Swing Time (1936): High rolling gambler “Lucky” Garnett (Astaire) breaks off his engagement to Margaret Wilson (Betty Funress) but now wants her back. Margaret’s father says if he can raise $25,000 he can have another shot with his daughter. He hopes to earn that money in New York where he meets Penny (Rogers) a dance teacher who he thinks can help him out. But over time she is the one he begins to develop feelings for. The cinematography and art deco set designs of Swing Time may make it the most visually impressive of their pictures. However, one can not avoid Fred Astaire’s intended tribute to his legendary tap dancing mentor Bill “Bojangles” Robinson. What should have been a visually stunning dance number is undercut by the dancer’s horrid decision to perform it in blackface.
Shall We Dance (1937): This film allowed Astaire to show off his immense talent in ballet as he plays “Petrov’ Peters a member of a Paris-based troupe. He is eager to blend his classical ballet stylings with modern Jazz and believes he finds a perfect partner in tap dancer Linda (Rogers). The two meet on an ocean-liner headed towards New York where the press works overtime to make them a couple. Shall We Dance benefits greatly from the talents of the legendary George Gershwin conducting the music with each number expertly crafted in a different style.
Carefree (1938): Singer Amanda Cooper (Rogers) refuses to accept the proposals of her boyfriend Stephen (Ralph Bellamy). Stephen is forced to turn to his psychiatrist friend Dr. Tony Flagg (Astaire) for help. His attempts to psychoanalyze the musician eventually lead to them falling hard for each other. With no other option, Tony resorts to hypnosis to fix the situation which only makes things more fun for the audience. While there are not as many musical numbers as one usually finds in an Astaire/Rogers film the ones that are there all hit right on the target.
The Story of Vernon and Irene Castle (1939): Irene Foote (Rogers) has dreams of hitting it big and finds the perfect, albeit reluctant partner in slapstick stand-up Vernon Castle (Astaire). While their collaboration is initially troubled, over time that chemistry forms. A trip to Paris eventually turns them into stars as they regale audiences at the prestigious Café de Paris. Their fame and fortune is abruptly halted with the onslaught of the First World War, leading to a heartbreaking end. Overall this is a far more serious film than the two usually did.

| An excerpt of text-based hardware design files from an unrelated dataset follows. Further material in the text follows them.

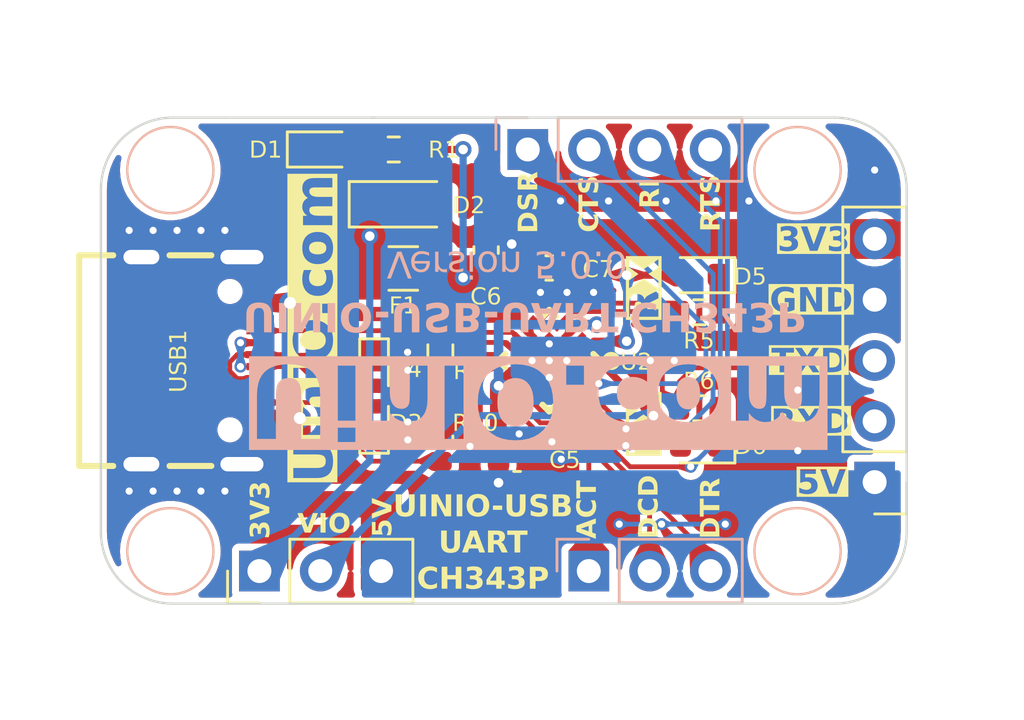
<source format=kicad_pcb>
(kicad_pcb
	(version 20240108)
	(generator "pcbnew")
	(generator_version "8.0")
	(general
		(thickness 1.6)
		(legacy_teardrops no)
	)
	(paper "A4")
	(title_block
		(title "UINIO-USB-UART-CH343")
		(date "2024-11-26")
		(rev "Version 5.0.0")
		(company "UinIO.com 电子技术实验室")
	)
	(layers
		(0 "F.Cu" signal)
		(31 "B.Cu" signal)
		(32 "B.Adhes" user "B.Adhesive")
		(33 "F.Adhes" user "F.Adhesive")
		(34 "B.Paste" user)
		(35 "F.Paste" user)
		(36 "B.SilkS" user "B.Silkscreen")
		(37 "F.SilkS" user "F.Silkscreen")
		(38 "B.Mask" user)
		(39 "F.Mask" user)
		(40 "Dwgs.User" user "User.Drawings")
		(41 "Cmts.User" user "User.Comments")
		(42 "Eco1.User" user "User.Eco1")
		(43 "Eco2.User" user "User.Eco2")
		(44 "Edge.Cuts" user)
		(45 "Margin" user)
		(46 "B.CrtYd" user "B.Courtyard")
		(47 "F.CrtYd" user "F.Courtyard")
		(48 "B.Fab" user)
		(49 "F.Fab" user)
		(50 "User.1" user)
		(51 "User.2" user)
		(52 "User.3" user)
		(53 "User.4" user)
		(54 "User.5" user)
		(55 "User.6" user)
		(56 "User.7" user)
		(57 "User.8" user)
		(58 "User.9" user)
	)
	(setup
		(stackup
			(layer "F.SilkS"
				(type "Top Silk Screen")
			)
			(layer "F.Paste"
				(type "Top Solder Paste")
			)
			(layer "F.Mask"
				(type "Top Solder Mask")
				(thickness 0.01)
			)
			(layer "F.Cu"
				(type "copper")
				(thickness 0.035)
			)
			(layer "dielectric 1"
				(type "core")
				(thickness 1.51)
				(material "FR4")
				(epsilon_r 4.5)
				(loss_tangent 0.02)
			)
			(layer "B.Cu"
				(type "copper")
				(thickness 0.035)
			)
			(layer "B.Mask"
				(type "Bottom Solder Mask")
				(thickness 0.01)
			)
			(layer "B.Paste"
				(type "Bottom Solder Paste")
			)
			(layer "B.SilkS"
				(type "Bottom Silk Screen")
			)
			(copper_finish "None")
			(dielectric_constraints no)
		)
		(pad_to_mask_clearance 0)
		(allow_soldermask_bridges_in_footprints no)
		(aux_axis_origin 146.71 84.02)
		(grid_origin 146.71 84.02)
		(pcbplotparams
			(layerselection 0x00010fc_ffffffff)
			(plot_on_all_layers_selection 0x0000000_00000000)
			(disableapertmacros no)
			(usegerberextensions yes)
			(usegerberattributes yes)
			(usegerberadvancedattributes yes)
			(creategerberjobfile no)
			(dashed_line_dash_ratio 12.000000)
			(dashed_line_gap_ratio 3.000000)
			(svgprecision 6)
			(plotframeref no)
			(viasonmask no)
			(mode 1)
			(useauxorigin yes)
			(hpglpennumber 1)
			(hpglpenspeed 20)
			(hpglpendiameter 15.000000)
			(pdf_front_fp_property_popups yes)
			(pdf_back_fp_property_popups yes)
			(dxfpolygonmode yes)
			(dxfimperialunits yes)
			(dxfusepcbnewfont yes)
			(psnegative no)
			(psa4output no)
			(plotreference yes)
			(plotvalue yes)
			(plotfptext yes)
			(plotinvisibletext no)
			(sketchpadsonfab no)
			(subtractmaskfromsilk yes)
			(outputformat 1)
			(mirror no)
			(drillshape 0)
			(scaleselection 1)
			(outputdirectory "Gerbers")
		)
	)
	(net 0 "")
	(net 1 "GND")
	(net 2 "/CH343_VDD_5V")
	(net 3 "/CH343_V3")
	(net 4 "/CH343_VDD_3.3V")
	(net 5 "Net-(D1-A)")
	(net 6 "/CH343_VIO")
	(net 7 "Net-(D5-K)")
	(net 8 "/CH343_DSR")
	(net 9 "/CH343_DTR")
	(net 10 "/CH343_DCD")
	(net 11 "/CH343_ACT#")
	(net 12 "/CH343_TXD")
	(net 13 "/CH343_RXD")
	(net 14 "/CH343_RTS")
	(net 15 "/CH343_CTS")
	(net 16 "Net-(D6-K)")
	(net 17 "Net-(USB1-CC1)")
	(net 18 "Net-(USB1-CC2)")
	(net 19 "/CH343_USB_Data_P")
	(net 20 "/CH343_USB_Data_N")
	(net 21 "/CH343_RI")
	(net 22 "unconnected-(USB1-SBU1-PadA8)")
	(net 23 "unconnected-(USB1-SBU2-PadB8)")
	(footprint "Connector_PinHeader_2.54mm:PinHeader_1x03_P2.54mm_Vertical" (layer "F.Cu") (at 150.07132 102.96 90))
	(footprint "Uinio:Hole-2mm" (layer "F.Cu") (at 146.35 86.21))
	(footprint "Diode_SMD:D_SOD-523" (layer "F.Cu") (at 154.86 94.52 -90))
	(footprint "Diode_SMD:Nexperia_CFP3_SOD-123W" (layer "F.Cu") (at 156.08 87.64))
	(footprint "Uinio:Hole-2mm" (layer "F.Cu") (at 146.35 102.13))
	(footprint "Resistor_SMD:R_0603_1608Metric" (layer "F.Cu") (at 157.63 93.745 90))
	(footprint "Resistor_SMD:R_0603_1608Metric" (layer "F.Cu") (at 168.4475 96.16))
	(footprint "Fuse:Fuse_1206_3216Metric" (layer "F.Cu") (at 156.08 90.32))
	(footprint "Resistor_SMD:R_0603_1608Metric" (layer "F.Cu") (at 168.4475 92.15))
	(footprint "Resistor_SMD:R_0603_1608Metric" (layer "F.Cu") (at 157.63 97.555 -90))
	(footprint "Diode_SMD:D_SOD-523" (layer "F.Cu") (at 154.86 96.78 90))
	(footprint "Resistor_SMD:R_0603_1608Metric" (layer "F.Cu") (at 155.6825 85.35))
	(footprint "LED_SMD:LED_0603_1608Metric" (layer "F.Cu") (at 168.4475 90.6 180))
	(footprint "Capacitor_SMD:C_0603_1608Metric" (layer "F.Cu") (at 160.835 98.289 180))
	(footprint "Capacitor_SMD:C_0603_1608Metric" (layer "F.Cu") (at 162.175 90.3 180))
	(footprint "Uinio:USB-C-SMD_TYPEC-304J-BCP16" (layer "F.Cu") (at 147.62232 94.17 -90))
	(footprint "Connector_PinHeader_2.54mm:PinHeader_1x05_P2.54mm_Vertical" (layer "F.Cu") (at 175.77 99.245 180))
	(footprint "Uinio:Hole-2mm" (layer "F.Cu") (at 172.55 102.13))
	(footprint "LED_SMD:LED_0603_1608Metric" (layer "F.Cu") (at 152.72 85.35))
	(footprint "LED_SMD:LED_0603_1608Metric" (layer "F.Cu") (at 168.4475 97.71 180))
	(footprint "Capacitor_SMD:C_0603_1608Metric" (layer "F.Cu") (at 159.54 89.55 -90))
	(footprint "Uinio:Hole-2mm"
		(layer "F.Cu")
		(uuid "e054fa12-0610-4b73-a970-a89afb0471c1")
		(at 172.55 86.21)
		(property "Reference" "HOLE**"
			(at 0 -3 0)
			(unlocked yes)
			(layer "F.SilkS")
			(hide yes)
			(uuid "e84a8050-d1cd-46e9-8a33-06d8ddd59e88")
			(effects
				(font
					(face "思源黑体")
					(size 0.7 0.7)
					(thickness 0.15)
				)
			)
			(render_cache "HOLE**" 0
				(polygon
					(pts

... [426390 chars truncated]
</source>
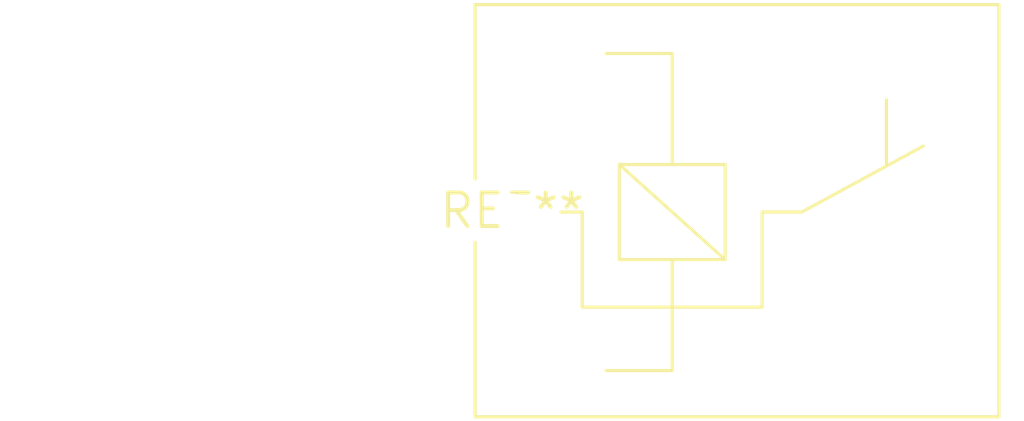
<source format=kicad_pcb>
(kicad_pcb (version 20240108) (generator pcbnew)

  (general
    (thickness 1.6)
  )

  (paper "A4")
  (layers
    (0 "F.Cu" signal)
    (31 "B.Cu" signal)
    (32 "B.Adhes" user "B.Adhesive")
    (33 "F.Adhes" user "F.Adhesive")
    (34 "B.Paste" user)
    (35 "F.Paste" user)
    (36 "B.SilkS" user "B.Silkscreen")
    (37 "F.SilkS" user "F.Silkscreen")
    (38 "B.Mask" user)
    (39 "F.Mask" user)
    (40 "Dwgs.User" user "User.Drawings")
    (41 "Cmts.User" user "User.Comments")
    (42 "Eco1.User" user "User.Eco1")
    (43 "Eco2.User" user "User.Eco2")
    (44 "Edge.Cuts" user)
    (45 "Margin" user)
    (46 "B.CrtYd" user "B.Courtyard")
    (47 "F.CrtYd" user "F.Courtyard")
    (48 "B.Fab" user)
    (49 "F.Fab" user)
    (50 "User.1" user)
    (51 "User.2" user)
    (52 "User.3" user)
    (53 "User.4" user)
    (54 "User.5" user)
    (55 "User.6" user)
    (56 "User.7" user)
    (57 "User.8" user)
    (58 "User.9" user)
  )

  (setup
    (pad_to_mask_clearance 0)
    (pcbplotparams
      (layerselection 0x00010fc_ffffffff)
      (plot_on_all_layers_selection 0x0000000_00000000)
      (disableapertmacros false)
      (usegerberextensions false)
      (usegerberattributes false)
      (usegerberadvancedattributes false)
      (creategerberjobfile false)
      (dashed_line_dash_ratio 12.000000)
      (dashed_line_gap_ratio 3.000000)
      (svgprecision 4)
      (plotframeref false)
      (viasonmask false)
      (mode 1)
      (useauxorigin false)
      (hpglpennumber 1)
      (hpglpenspeed 20)
      (hpglpendiameter 15.000000)
      (dxfpolygonmode false)
      (dxfimperialunits false)
      (dxfusepcbnewfont false)
      (psnegative false)
      (psa4output false)
      (plotreference false)
      (plotvalue false)
      (plotinvisibletext false)
      (sketchpadsonfab false)
      (subtractmaskfromsilk false)
      (outputformat 1)
      (mirror false)
      (drillshape 1)
      (scaleselection 1)
      (outputdirectory "")
    )
  )

  (net 0 "")

  (footprint "Relay_SPST_SANYOU_SRD_Series_Form_B" (layer "F.Cu") (at 0 0))

)

</source>
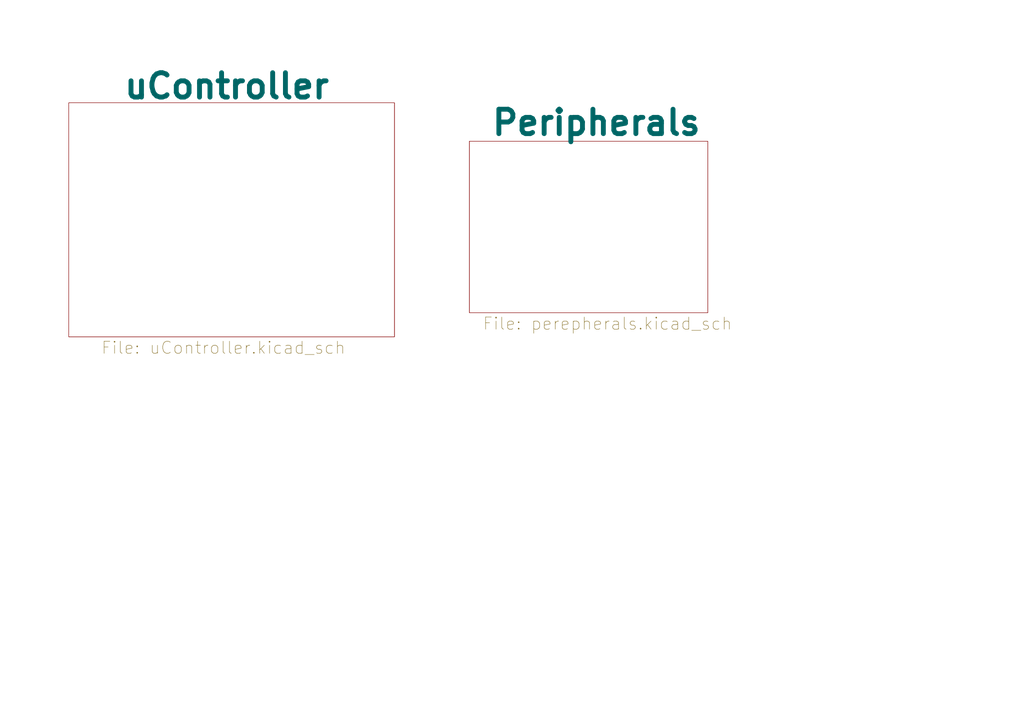
<source format=kicad_sch>
(kicad_sch (version 20230121) (generator eeschema)

  (uuid 8c0c4014-aa51-4bf6-8434-aa4d122163d4)

  (paper "A3")

  (title_block
    (date "2023-07-29")
    (rev "A0")
    (company "EEC")
  )

  


  (sheet (at 192.532 57.912) (size 97.79 70.358)
    (stroke (width 0.1524) (type solid))
    (fill (color 0 0 0 0.0000))
    (uuid 08ebbf42-81e7-4a5c-bbac-f4d91ee3da15)
    (property "Sheetname" "Peripherals" (at 200.914 56.134 0)
      (effects (font (size 10 10) bold) (justify left bottom))
    )
    (property "Sheetfile" "perepherals.kicad_sch" (at 197.866 129.794 0)
      (effects (font (size 5 5)) (justify left top))
    )
    (instances
      (project "SensorControlBoard"
        (path "/8c0c4014-aa51-4bf6-8434-aa4d122163d4" (page "2"))
      )
    )
  )

  (sheet (at 28.194 42.164) (size 133.604 96.012)
    (stroke (width 0.1524) (type solid))
    (fill (color 0 0 0 0.0000))
    (uuid 1219a1e8-5b4c-4ffc-965f-b8113c415640)
    (property "Sheetname" "uController" (at 50.038 41.148 0)
      (effects (font (size 10 10) bold) (justify left bottom))
    )
    (property "Sheetfile" "uController.kicad_sch" (at 41.402 139.7 0)
      (effects (font (size 5 5)) (justify left top))
    )
    (instances
      (project "SensorControlBoard"
        (path "/8c0c4014-aa51-4bf6-8434-aa4d122163d4" (page "3"))
      )
    )
  )

  (sheet_instances
    (path "/" (page "1"))
  )
)

</source>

The Barkleys of Broadway (1949): Not only was this the only non-RKO produced picture they did together (this was an MGM production) but it was the only picture they made in color. Fred was cast as Josh Barkley and originally Judy Garland was cast opposite as Dinah Barkley. But after the Wizard of Oz star was forced to drop out, the path was paved for Fred and Ginger to reunite for one last time after a decade apart. The two had not lost a step as a famed husband-wife comedy/musical duo. When Dinah is sought out by a serious French playwright the two split, luckily Josh is not going to give up that easily and puts forward a complex plan to win her back.